Principle:BerriAI Litellm Fine Tuning Job Creation
| Knowledge Sources | Domains | Last Updated |
|---|---|---|
| Transfer Learning Theory, OpenAI Fine-Tuning API, Multi-Provider Abstraction Patterns | Machine Learning, API Design, Model Customization | 2026-02-15 |
Overview
Fine-tuning job creation is the process of submitting a request to an LLM provider to begin training a customized model from a base model using previously uploaded training data.
Description
Once training data has been prepared and uploaded, the next step in the fine-tuning workflow is creating a job that instructs the provider to begin the training process. Fine-tuning job creation takes a base model identifier, a training file reference, optional hyperparameters, and optional metadata, then submits them to the provider's fine-tuning API endpoint. The provider enqueues the job, begins training asynchronously, and returns a job object containing a unique identifier, status, and metadata.
The key challenge in a multi-provider environment is that each provider (OpenAI, Azure OpenAI, Vertex AI) has different API endpoints, authentication mechanisms, and request formats. A unified job creation abstraction must:
- Route the request to the correct provider based on a provider identifier.
- Resolve API credentials through a fallback chain (explicit parameters, global config, environment variables).
- Transform a common input schema into provider-specific request formats.
- Normalize the provider-specific response into a unified job object.
- Support both synchronous and asynchronous execution patterns.
Usage
Fine-tuning job creation should be performed when:
- A training file has been uploaded and its file ID is available.
- The base model to customize has been selected.
- Hyperparameters have been determined (or defaults are acceptable).
- The application needs to initiate model customization programmatically.
- Cross-provider portability is desired, allowing the same code to target different providers.
Theoretical Basis
Job Creation Flow
The job creation process follows a well-defined pipeline:
FUNCTION create_fine_tuning_job(model, training_file, hyperparameters, provider):
1. VALIDATE inputs:
a. model must be a non-empty string
b. training_file must be a valid file ID from a prior upload
c. hyperparameters (if provided) must have valid types
2. CONSTRUCT typed hyperparameters object from raw dict
3. RESOLVE provider credentials:
a. api_base from params -> globals -> environment
b. api_key from params -> globals -> environment
c.

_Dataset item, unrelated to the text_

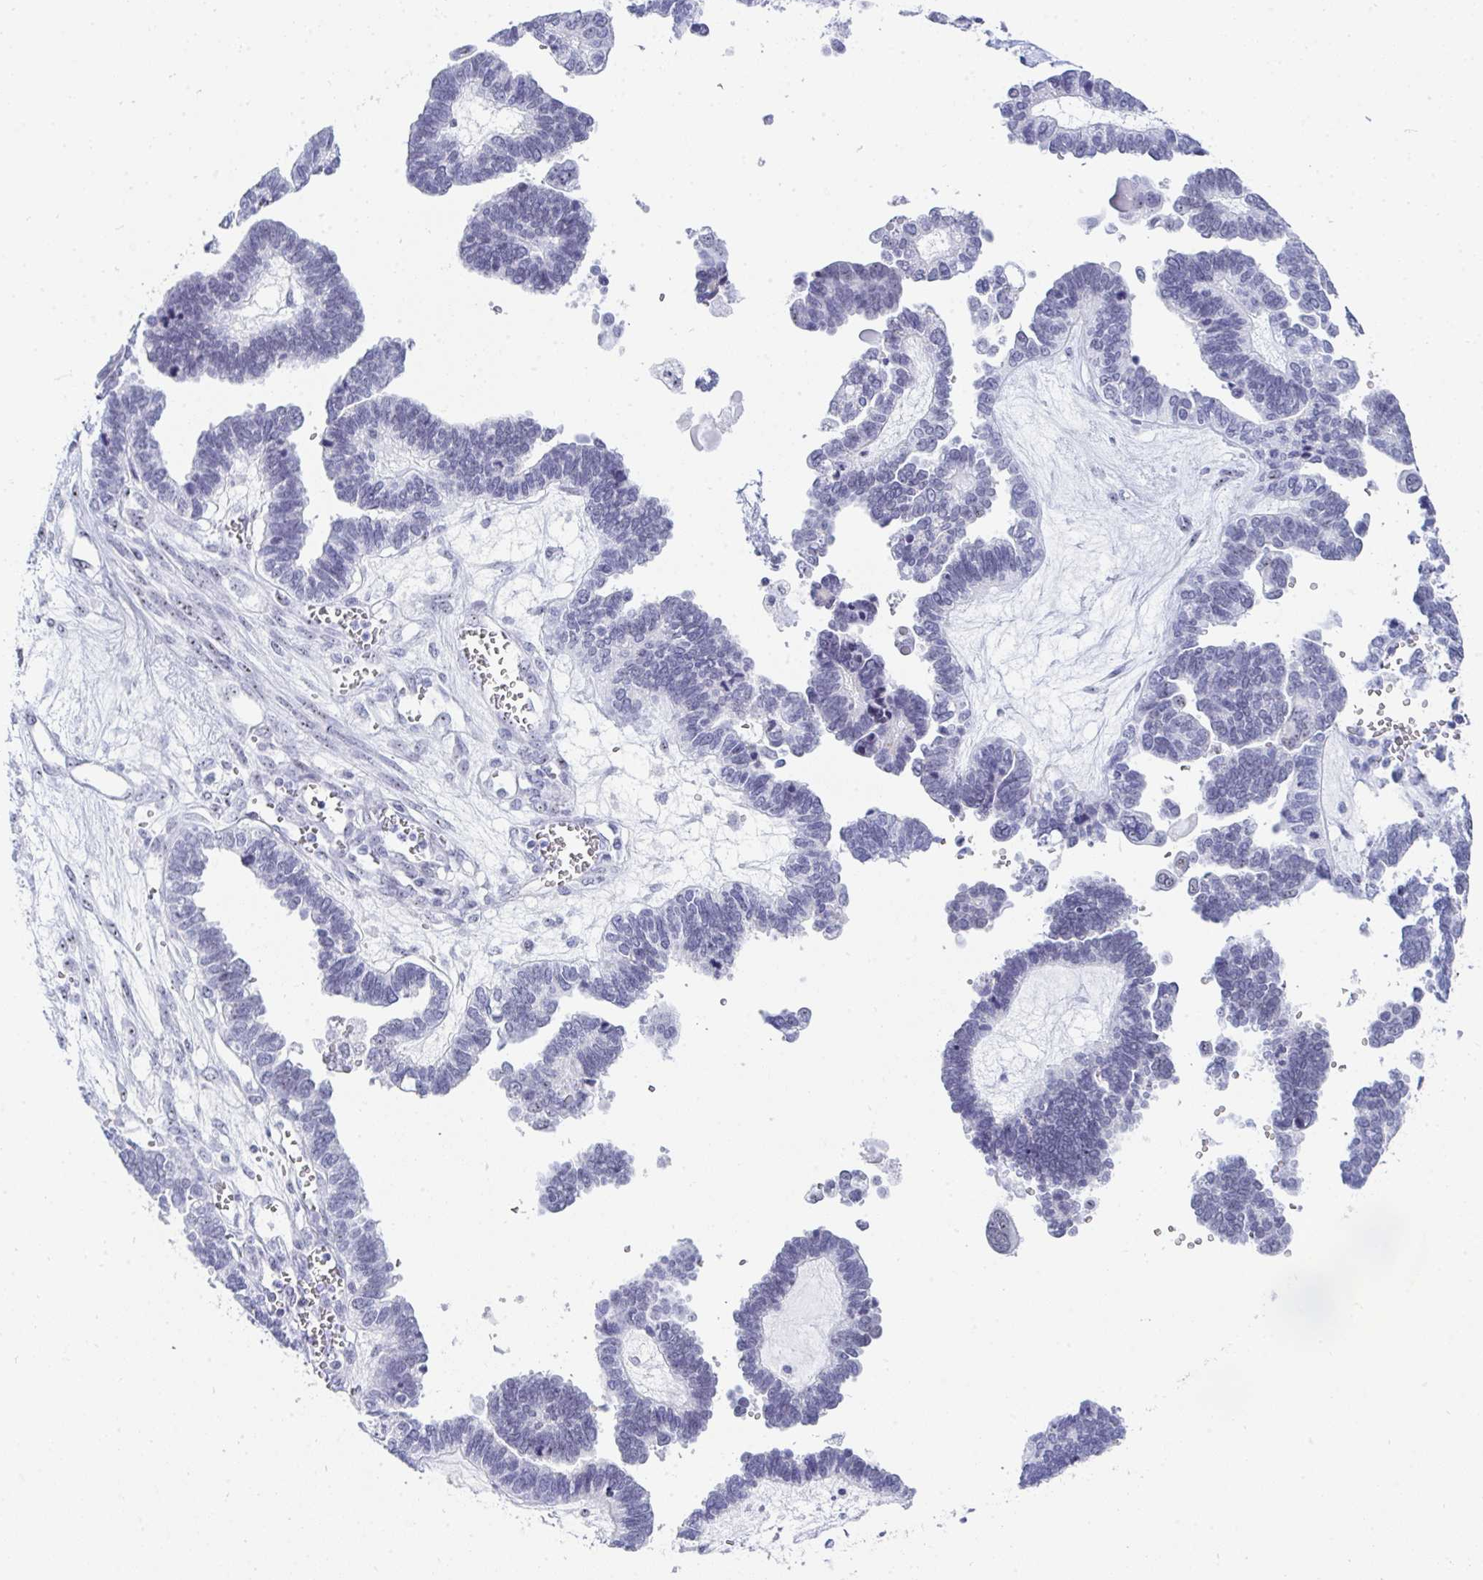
{"staining": {"intensity": "negative", "quantity": "none", "location": "none"}, "tissue": "ovarian cancer", "cell_type": "Tumor cells", "image_type": "cancer", "snomed": [{"axis": "morphology", "description": "Cystadenocarcinoma, serous, NOS"}, {"axis": "topography", "description": "Ovary"}], "caption": "A high-resolution image shows IHC staining of ovarian cancer, which shows no significant expression in tumor cells.", "gene": "NOP10", "patient": {"sex": "female", "age": 51}}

Additional provider-specific values (api_version, project, location)
4. CONSTRUCT job creation payload:
a. SET model, training_file, hyperparameters
b. SET optional fields: suffix, validation_file, integrations, seed
c. SERIALIZE payload, excluding None values
5. DISPATCH to provider handler:
IF provider == "openai":
response = openai_handler.create(payload, credentials)
ELSE IF provider == "azure":
response = azure_handler.create(payload, credentials)
ELSE IF provider == "vertex_ai":
response = vertex_handler.create(payload, credentials)
ELSE:
RAISE unsupported provider error
6. RETURN normalized job object with id, status, model, created_at
Provider Routing Pattern
The provider routing pattern uses a conditional dispatch mechanism where the custom_llm_provider parameter determines which internal handler processes the request. Each handler encapsulates the provider-specific logic:
- OpenAI: Standard REST call to
/v1/fine_tuning/jobswith Bearer token authentication. - Azure OpenAI: REST call with
api-versionquery parameter and Azure-specific authentication (API key or AD token). - Vertex AI: Google Cloud authenticated call with project and location scoping, using service account credentials.
Timeout Management
Fine-tuning job creation requests have a default timeout of 600 seconds (10 minutes). The timeout resolution follows a priority chain:
- Explicitly provided timeout parameter
- Request timeout from kwargs
- Default of 600 seconds
The timeout applies to the HTTP request to create the job, not to the job execution itself. The actual fine-tuning process runs asynchronously on the provider's infrastructure and may take minutes to hours.
Synchronous vs Asynchronous Execution
The pattern supports both calling conventions through a shared core implementation:
SYNCHRONOUS PATH:
caller -> create_fine_tuning_job() -> provider_handler -> return result
ASYNCHRONOUS PATH:
caller -> acreate_fine_tuning_job()
-> copy context
-> schedule create_fine_tuning_job() on thread executor
-> await result
-> if result is coroutine, await again
-> return result
This design avoids code duplication by reusing the synchronous implementation within an async wrapper.